I have scenario where i need to capture the duplicate records to a file.
Ex;
column1 column2
1 james
2 james

also
ex:

column1 column2
1 mary
1 charle

if have both scenario i need to reject both the records in both scenarios how i can implement this logic through datastage.

Nripendra Chand · Post by **Nripendra Chand** » Wed May 04, 2011 7:21 pm

sort on key columns on which you want to find duplicates using a sort stage and set create key change column as 'yes'. Then use a filter or transformer stage by using following condition:
1. key change column =1, put this constraint in master output link (unique records)
2. key change column =0, put this constraint to collect duplicates.

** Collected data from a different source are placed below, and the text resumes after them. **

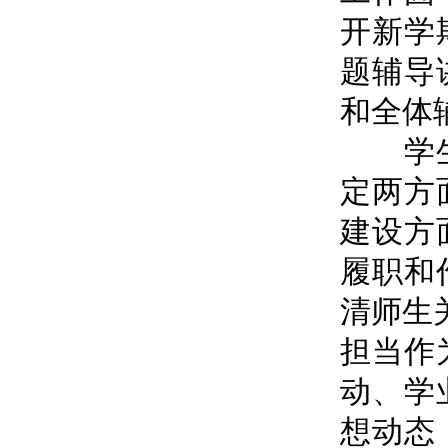
开新学
题辅导
和全体
学生处
定两方
建设方
履职和
清师生
担当作
动、学
想动态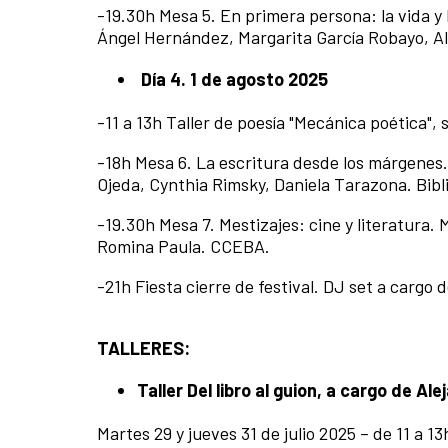
-19.30h Mesa 5. En primera persona: la vida y 
Ángel Hernández, Margarita García Robayo, 
Día 4. 1 de agosto 2025
-11 a 13h Taller de poesía "Mecánica poética", 
-18h Mesa 6. La escritura desde los márgene
Ojeda, Cynthia Rimsky, Daniela Tarazona. Bib
-19.30h Mesa 7. Mestizajes: cine y literatura.
Romina Paula. CCEBA.
-21h Fiesta cierre de festival. DJ set a carg
TALLERES:
Taller Del libro al guion, a cargo de Al
Martes 29 y jueves 31 de julio 2025 – de 11 a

Tejas Pujari · Post by **Tejas Pujari** » Thu May 05, 2011 1:04 am

Hi,

Single Sort stage will not do here. because two key columns in a sort stage means value for both the columns will be considered at a time.
so all will have change code as 1 until a record with both key columns repeats.

zulfi123786 · Post by **zulfi123786** » Thu May 05, 2011 1:34 am

Nripendra Chand wrote:sort on key columns on which you want to find duplicates using a sort stage and set create key change column as 'yes'. Then use a filter or transformer stage by using following condition:
1. key change column =1, put this constraint in master output link (unique records)
2. key change column =0, put this constraint to collect duplicates.

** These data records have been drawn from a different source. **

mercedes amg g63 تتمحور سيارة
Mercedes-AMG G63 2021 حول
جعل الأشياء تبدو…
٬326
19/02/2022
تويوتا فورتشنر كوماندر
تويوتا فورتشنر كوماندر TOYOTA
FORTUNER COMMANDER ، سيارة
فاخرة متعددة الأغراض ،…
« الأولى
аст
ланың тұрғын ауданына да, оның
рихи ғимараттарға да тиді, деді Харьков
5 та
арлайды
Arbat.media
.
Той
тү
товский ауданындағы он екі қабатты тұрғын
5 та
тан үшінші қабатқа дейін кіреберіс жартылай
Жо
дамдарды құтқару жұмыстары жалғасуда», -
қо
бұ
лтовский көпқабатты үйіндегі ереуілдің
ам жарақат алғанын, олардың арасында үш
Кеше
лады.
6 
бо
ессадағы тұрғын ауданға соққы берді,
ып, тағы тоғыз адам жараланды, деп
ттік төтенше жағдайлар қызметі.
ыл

I guess the poster need both records to be rejected hence placing key change column =1 in the constraints wont work.....

you need to do a fork join using keys with key change column =0 to achieve the objective

jwiles · Post by **jwiles** » Thu May 05, 2011 9:48 am

So, in reality you are needing to identify and remove all duplicates on column 1, as well as identify and remove all duplicates on column 2.

Which 8.x version of IS are you using? The approach can be different with 8.5 than with 8.0 and 8.1.

Approach this one column at a time.

For 8.0/8.1: Partition/Sort on the first column and generate a keyChange column. Use a transformer to capture the values which have duplicate entries and output those values to a separate stream with a flag value, then join back to the main stream to flag and then delete all rows with those values.
Repeat this process for the second column.

For 8.5: The same can be accomplished with a sort followed by a transformer using the new looping and key-change recognition features. The first loop iteration can simply count rows for the key and set a flag based on the result, then the second iteration can keep or drop the records as needed.

Regards,